Choose the experimental features you want to try

This document is an excerpt from the EUR-Lex website

Document 62008CJ0044

    Summary of the Judgment

    Keywords
    Summary

    Keywords

    1. Social policy – Approximation of laws – Collective redundancies – Directive 98/59 – Procedure for informing and consulting employees

    (Council Directive 98/59, Art. 2(1) and (2))

    2. Social policy – Approximation of laws – Collective redundancies – Directive 98/59 – Procedure for informing and consulting employees

    (Council Directive 98/59, Art. 2(3), first para., (b))

    3. Social policy – Approximation of laws – Collective redundancies – Directive 98/59 – Procedure for informing and consulting employees

    (Council Directive 98/59, Art. 2(1) and (4))

    4. Social policy – Approximation of laws – Collective redundancies – Directive 98/59 – Procedure for informing and consulting employees

    (Council Directive 98/59, Art. 2(1) and (4))

    Summary

    1. Article 2(1) of Directive 98/59 on the approximation of the laws of the Member States relating to collective redundancies must be interpreted to mean that the adoption, within a group of undertakings, of strategic decisions or of changes in activities which compel the employer to contemplate or to plan for collective redundancies gives rise to an obligation on that employer to consult workers’ representatives. As is clear from the first subparagraph of that Article 2(2), the consultations must cover, inter alia, the possibility of avoiding or reducing the collective redundancies contemplated. A consultation which began when a decision making such collective redundancies necessary had already been taken could not usefully involve any examination of conceivable alternatives with the aim of avoiding them.

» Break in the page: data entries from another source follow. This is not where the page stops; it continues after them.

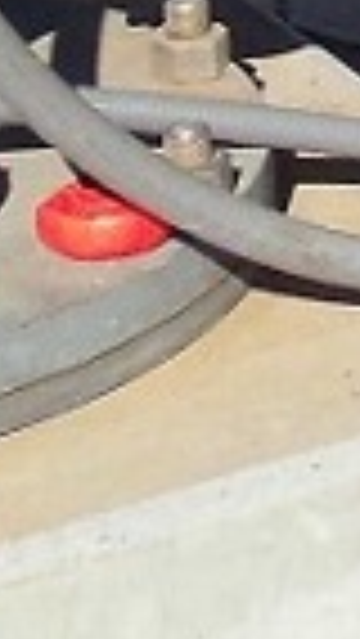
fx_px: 6000
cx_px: 1505
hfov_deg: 3.3
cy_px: -810
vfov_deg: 5.9
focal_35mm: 354
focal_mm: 6
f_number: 7.1
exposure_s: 1/320
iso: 100
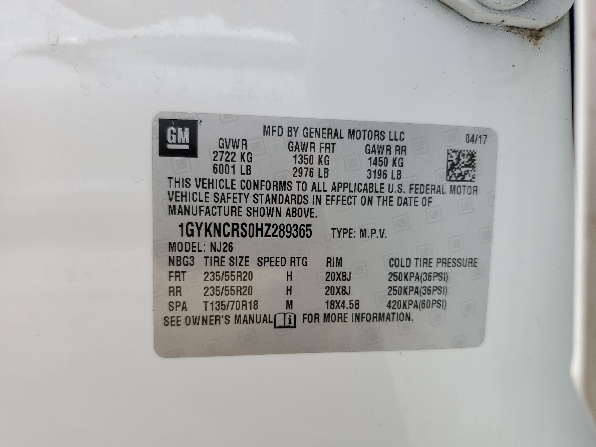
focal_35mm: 26
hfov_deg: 67.3
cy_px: 224
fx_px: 448
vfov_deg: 53.1
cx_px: 298
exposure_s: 1/769
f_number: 1.5
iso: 50
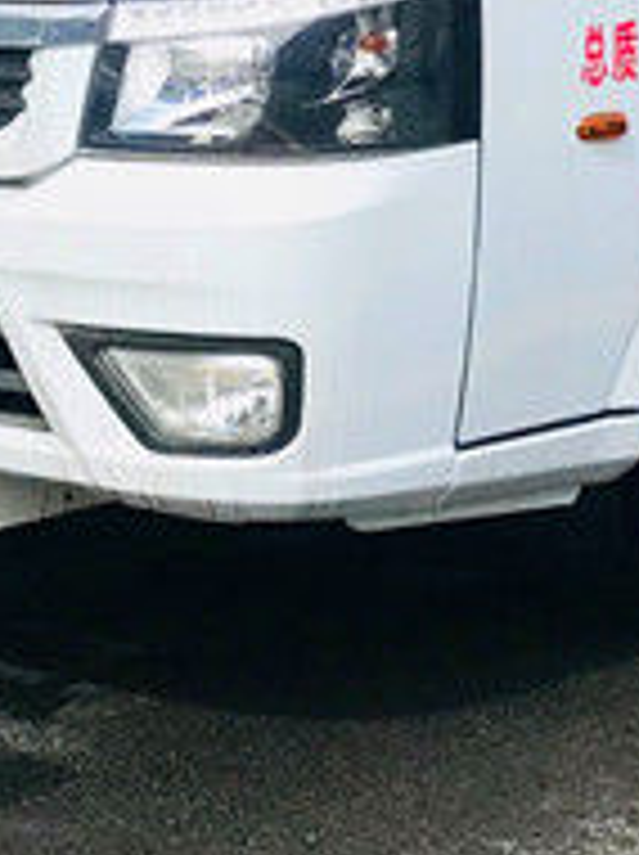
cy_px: -238
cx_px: 706
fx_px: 2911
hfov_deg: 12.3
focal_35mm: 118
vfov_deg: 15.9
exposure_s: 1/2128
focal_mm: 3.99
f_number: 1.8
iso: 20
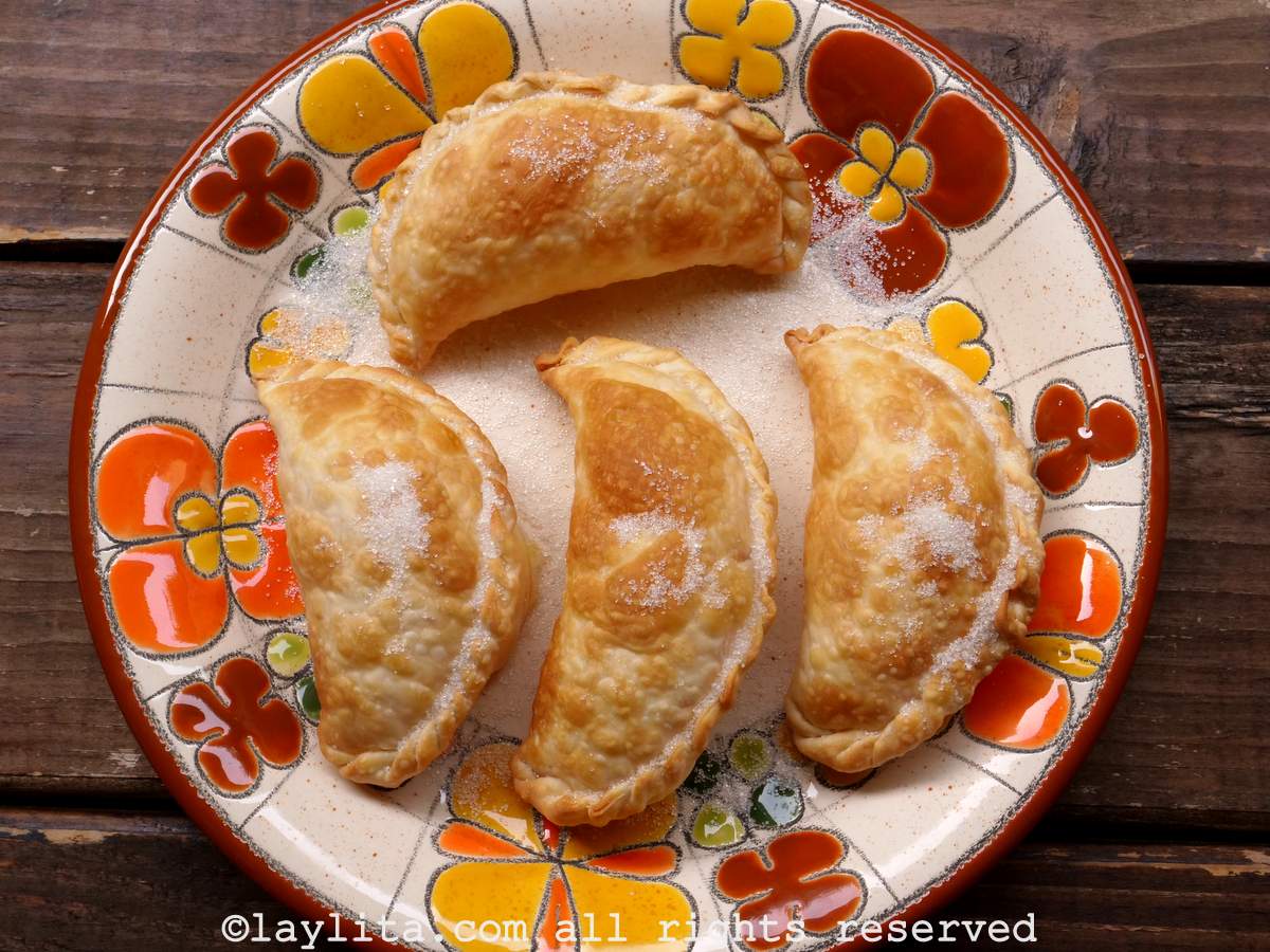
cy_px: 476
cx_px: 635
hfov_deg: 39.7
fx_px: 1761
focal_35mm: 48
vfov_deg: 30.3
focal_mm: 24
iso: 800
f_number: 13
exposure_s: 1/60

    (see paras 47, 49, operative part 1)

    2. The creation of the obligation on the employer to start consultations on contemplated collective redundancies cannot depend on whether the employer is already able to supply to the workers’ representatives all the information required in Article 2(3), first paragraph, (b) of Directive 98/59 on the approximation of the laws of the Member States relating to collective redundancies. The time at which consultations are to start cannot be dependent on whether the employer is already able to supply to the workers’ representatives all the necessary information referred to in that provision. The logic of that provision is that the employer is to supply to the workers’ representatives the relevant information throughout the course of the consultations. Flexibility in that regard is essential, given that that information may become available only at various stages in the consultation process, which implies that the employer both can and must add to the information supplied in the course of that process.

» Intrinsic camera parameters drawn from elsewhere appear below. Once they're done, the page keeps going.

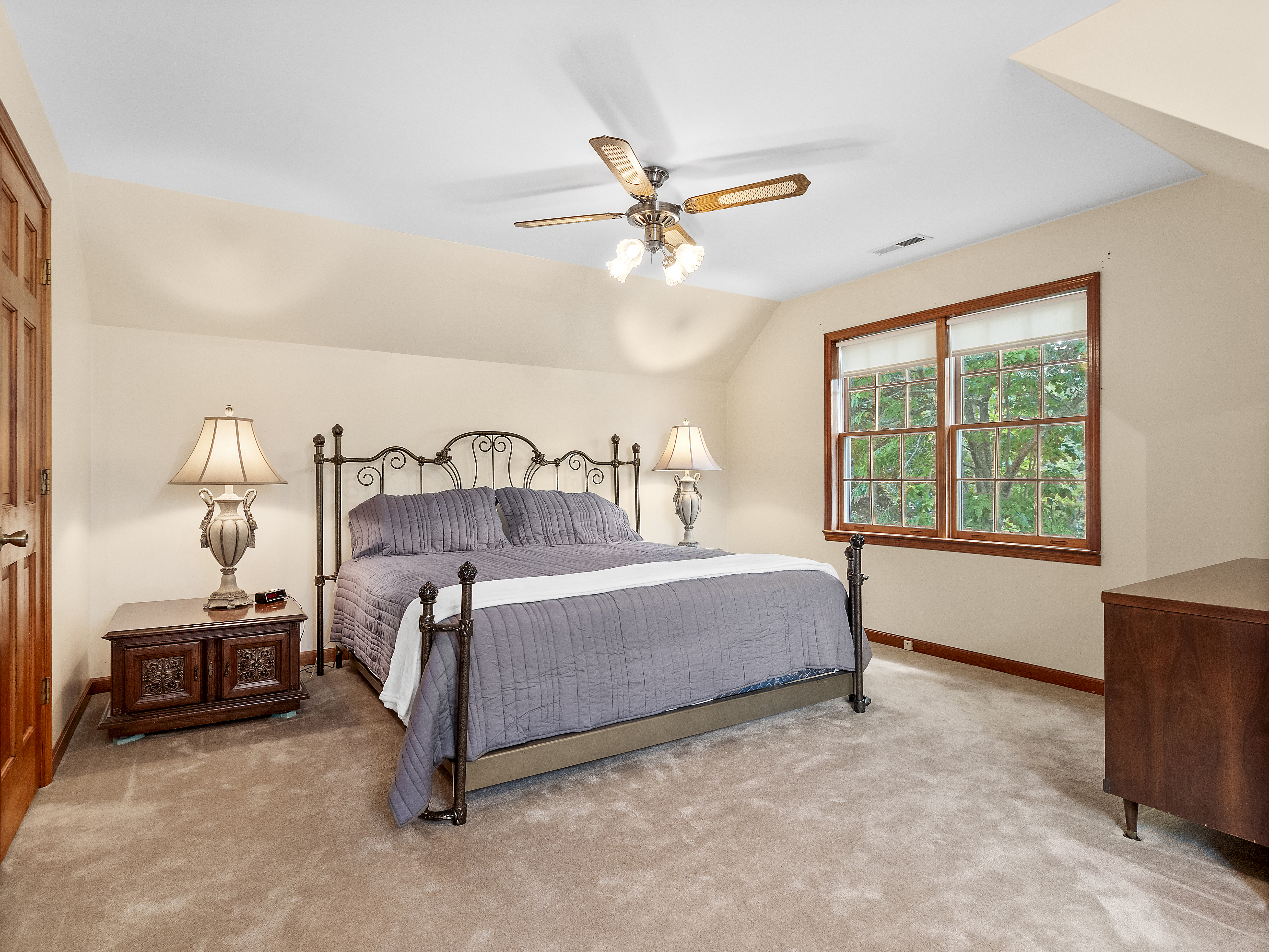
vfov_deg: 71.6
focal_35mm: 18
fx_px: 660
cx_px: 634
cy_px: 476
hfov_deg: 87.8
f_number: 5.6
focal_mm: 9
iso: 400
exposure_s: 1/4
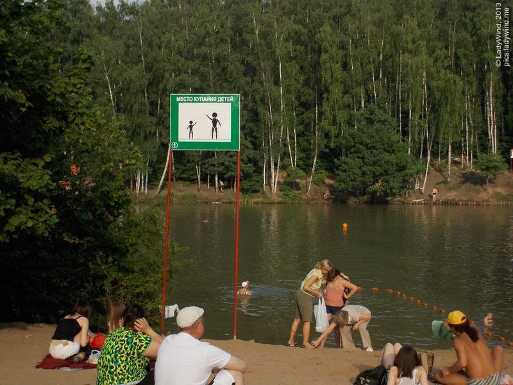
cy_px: 192
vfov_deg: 26.1
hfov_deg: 34.3
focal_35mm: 56
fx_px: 830
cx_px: 256
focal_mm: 7.9
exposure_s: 1/400
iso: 80
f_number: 4.7
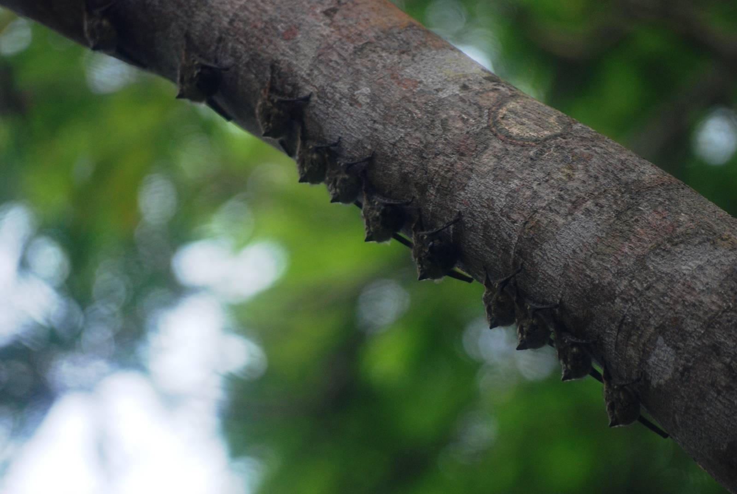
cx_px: 368
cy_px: 247
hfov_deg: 6.2
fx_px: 6764
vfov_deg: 4.2
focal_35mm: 330
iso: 400
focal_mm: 220
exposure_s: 1/160
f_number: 5
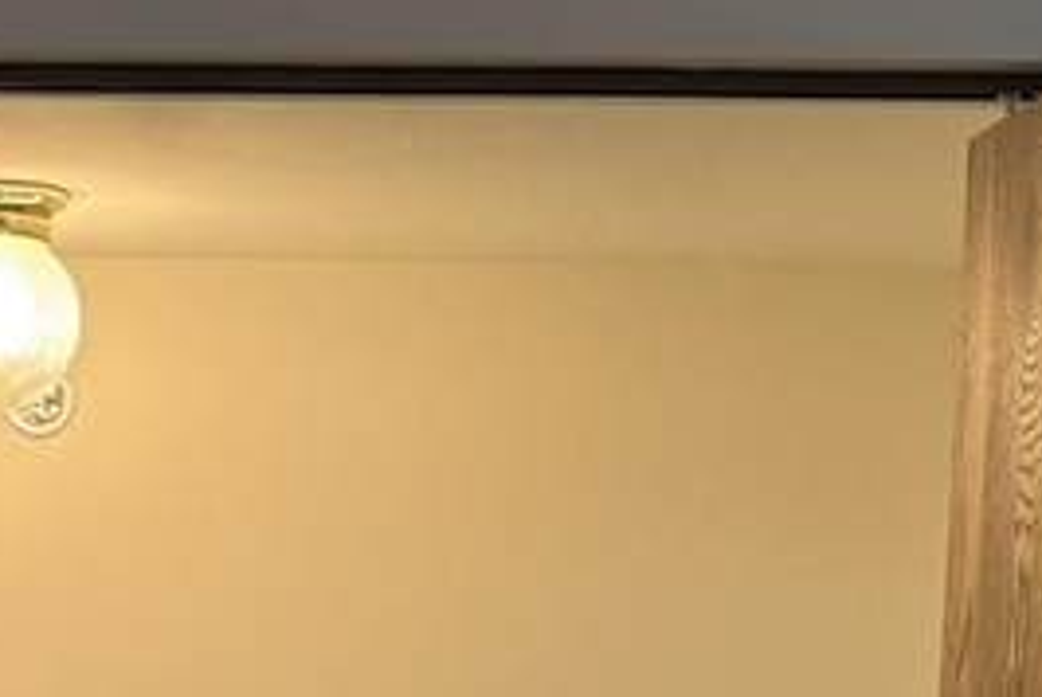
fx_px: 3477
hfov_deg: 16.8
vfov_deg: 10.3
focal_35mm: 120
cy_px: 1527
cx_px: 98
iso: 125
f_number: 1.78
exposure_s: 1/120
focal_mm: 6.76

    (see paras 53-55, operative part 2)

    3. Article 2(1) of Directive 98/59 on the approximation of the laws of the Member States relating to collective redundancies, read in conjunction with the first paragraph of Article 2(4) of that directive, should be interpreted to mean that, in the case of a group of undertakings consisting of a parent company and one or more subsidiaries, the obligation for the subsidiary which has the capacity of employer to consult workers’ representatives arises only where that subsidiary, within which collective redundancies may be made, has been identified. Consultations with the workers’ representatives can be started only if it is known in which undertaking collective redundancies may be made. Where the parent company of a group of undertakings adopts decisions likely to have repercussions on the jobs of workers within that group, it is for the subsidiary whose employees may be affected by the redundancies, in its capacity as their employer, to start consultations with the workers’ representatives. It is therefore not possible to start such consultations until such time as that subsidiary has been identified.

    (see paras 63, 65, operative part 3)

    4. Article 2(1) of Directive 98/59 on the approximation of the laws of the Member States relating to collective redundancies, read in conjunction with Article 2(4) of that directive, must be interpreted to mean that, in the case of a group of undertakings, the consultation procedure must be concluded by the subsidiary affected by the collective redundancies before that subsidiary, on the direct instructions of its parent company or otherwise, terminates the contracts of employees who are to be affected by those redundancies.